Why does the time complexity of DFS and BFS depend on the way the graph is represented?

In both cases, the runtime depends on how long it takes to iterate across the outgoing edges of a given node. With an adjacency list, the runtime is directly proportional to the number of outgoing edges. Since each node is visited once, the cost is the number of nodes plus the number of edges, which is O(m + n). With am adjacency matrix, the time required to find all outgoing edges is O(n) because all n columns in the row for a node must be inspected.
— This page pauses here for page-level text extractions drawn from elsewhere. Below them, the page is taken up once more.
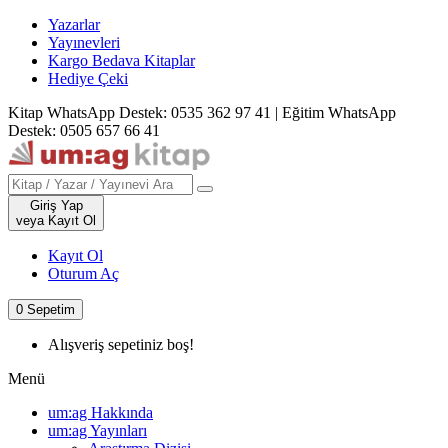
Yazarlar
Yayınevleri
Kargo Bedava Kitaplar
Hediye Çeki
Kitap WhatsApp Destek: 0535 362 97 41
|
Eğitim WhatsApp
Destek: 0505 657 66 41
Giriş Yap
veya Kayıt Ol
Kayıt Ol
Oturum Aç
0
Sepetim
Alışveriş sepetiniz boş!
Menü
um:ag Hakkında
um:ag Yayınları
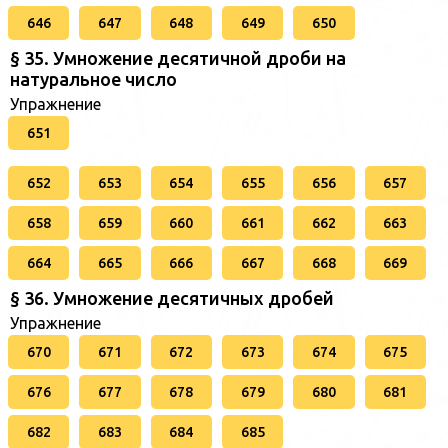
646
647
648
649
650
§ 35. Умножение десятичной дроби на
натуральное число
Упражнение
651
652
653
654
655
656
657
658
659
660
661
662
663
664
665
666
667
668
669
§ 36. Умножение десятичных дробей
Упражнение
670
671
672
673
674
675
676
677
678
679
680
681
682
683
684
685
Summing up across all n nodes, this works out to O(n²).

Hope this helps!

The time complexity for both DFS and BFS can be computed as follows:

Iterating every vertex once and its corresponding incident edges, so the total time complexity will be ->

Time Complexity = v1 + (incident_edges on v1) + v2 + (incident_edges on v2) + ...... + vn + ( incident_edges on vn)

Now this can be regrouped as -> (v1+v2+v3+.....vn) + (incident_edges on v1 + incident_edges on v2 + ..... incident_edges on vn)

Thus total time complexity would turn out to be = (v1+v2+v3+.....vn) + (incident_edges on v1 + incident_edges on v2 + ..... incident_edges on vn)

(v1 + v2 + ... + vn) = V or n (Total number of vertices)

For adjacency list representation :

(incident_edges on v1 + incident_edges on v2 + ..... incident_edges on vn) = E(Total number of edges)

Thus for adjacency list representation time complexity will be O(V+E)

For adjacency matrix representation :

To visit the neighbors of the corresponding node(Row) we need to iterate all the columns for the particular row which amounts to V

So, (incident_edges on v1 + incident_edges on v2 + ..... incident_edges on vn) = V + V + .... Vth time V) = V*V

Thus time complexity will be O(V + V^2) = O(V^2)